*Data for review:*
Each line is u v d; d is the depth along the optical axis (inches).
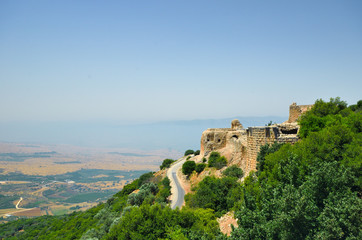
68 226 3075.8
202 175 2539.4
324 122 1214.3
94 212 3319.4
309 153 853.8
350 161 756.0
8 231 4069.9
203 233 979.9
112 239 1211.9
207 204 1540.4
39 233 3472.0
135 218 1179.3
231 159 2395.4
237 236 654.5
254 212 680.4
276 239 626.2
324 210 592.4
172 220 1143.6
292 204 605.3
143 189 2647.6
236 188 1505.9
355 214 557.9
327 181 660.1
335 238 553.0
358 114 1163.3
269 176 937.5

...

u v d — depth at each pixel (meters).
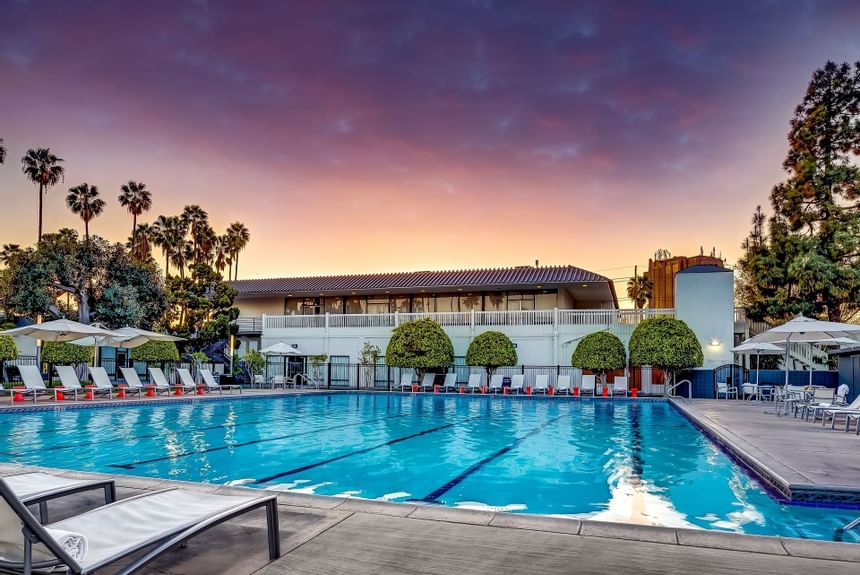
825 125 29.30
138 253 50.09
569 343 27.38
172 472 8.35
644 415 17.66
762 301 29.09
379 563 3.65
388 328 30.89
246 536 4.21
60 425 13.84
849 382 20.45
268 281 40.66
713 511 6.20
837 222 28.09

*Instructions to follow:* Look through the listing and return each line containing the word "depth".

*Answer for this exercise:*
Each line is u v d; d is the depth along the optical axis (inches).
u v d — depth at each pixel (meters).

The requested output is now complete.